En flânant entre les cageots de légumes gorgés de soleil, les citrons de Menton et les pyramides d’olives luisantes, portez votre regard vers l’extrémité est de la place, vers la colline du Château. Voyez cet élégant bâtiment jaune d’or qui ferme la perspective : c'est le Palais Caïs de Pierlas. C’est là, au troisième étage, qu’Henri Matisse a choisi de poser ses valises en 1921.

Pendant plus d'une décennie, le maître de la couleur a vécu ici même, fasciné par la clarté unique de la Baie des Anges qui inondait son atelier.

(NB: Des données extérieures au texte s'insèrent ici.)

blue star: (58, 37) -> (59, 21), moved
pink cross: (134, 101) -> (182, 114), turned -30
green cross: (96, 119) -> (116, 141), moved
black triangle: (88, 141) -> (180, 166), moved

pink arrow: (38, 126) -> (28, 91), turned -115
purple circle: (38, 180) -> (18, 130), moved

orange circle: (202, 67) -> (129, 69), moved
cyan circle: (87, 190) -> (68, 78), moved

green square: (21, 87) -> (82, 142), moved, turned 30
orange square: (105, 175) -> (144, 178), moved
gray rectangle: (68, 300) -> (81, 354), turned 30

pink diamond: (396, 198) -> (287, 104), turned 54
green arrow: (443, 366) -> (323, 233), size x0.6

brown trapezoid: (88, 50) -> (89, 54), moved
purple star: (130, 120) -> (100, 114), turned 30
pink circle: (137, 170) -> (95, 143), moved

Depuis ses fenêtres, il a peint inlassablement le mouvement du marché en contrebas, les intérieurs baignés de soleil et cette lumière qu'il décrivait comme cristalline. On dit que c'est ici, face à ce tumulte coloré, qu'il a révolutionné sa perception de l'espace et de la joie de vivre.

Juste sur votre droite, admirez la Chapelle de la Miséricorde. Avec sa façade richement décorée, elle est considérée comme l’un des plus purs joyaux du baroque au monde. Elle nous rappelle que le Cours Saleya était autrefois le centre aristocratique de la ville, avant de devenir ce garde-manger à ciel ouvert.

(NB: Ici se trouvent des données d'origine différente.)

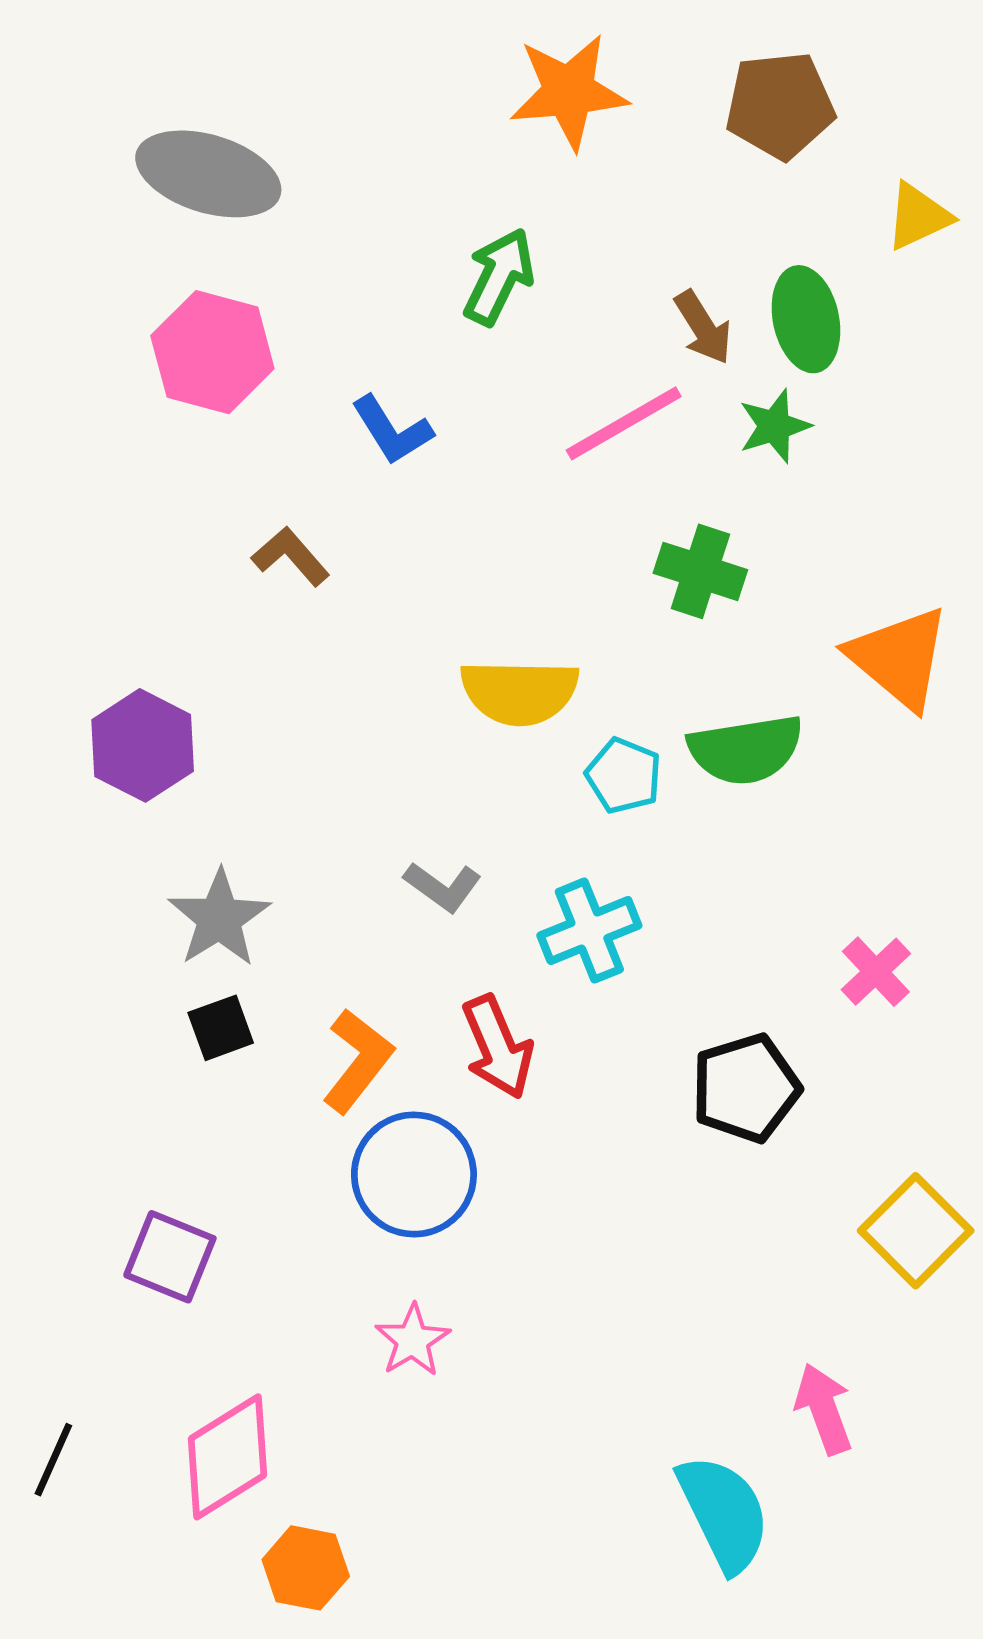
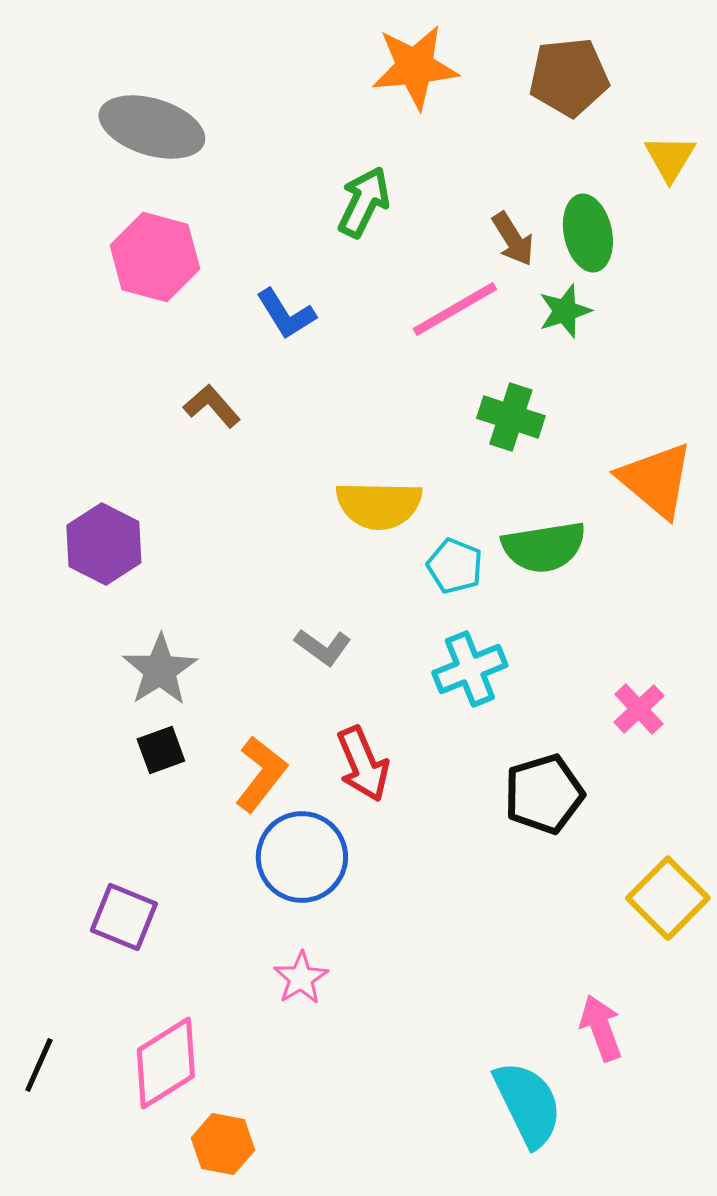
yellow triangle: (918, 216) -> (670, 158), turned -34
cyan cross: (589, 931) -> (470, 669), moved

Aujourd'hui, le Cours est aussi le royaume de la gourmandise. Si vous sentez une odeur de feu de bois et de pois chiches grillés, c'est que vous approchez d’un étal de socca. Cette grande galette dorée et poivrée, typiquement niçoise, se mange avec les doigts, bien chaude.

Prenez le temps de vous imprégner de cette ambiance, entre le cri chantant des marchands et le tintement des verres en terrasse. Vous n'êtes pas seulement dans un marché, vous êtes dans le tableau vivant d'une ville qui, depuis l'époque de Matisse, n'a rien perdu de sa superbe et de son éclat.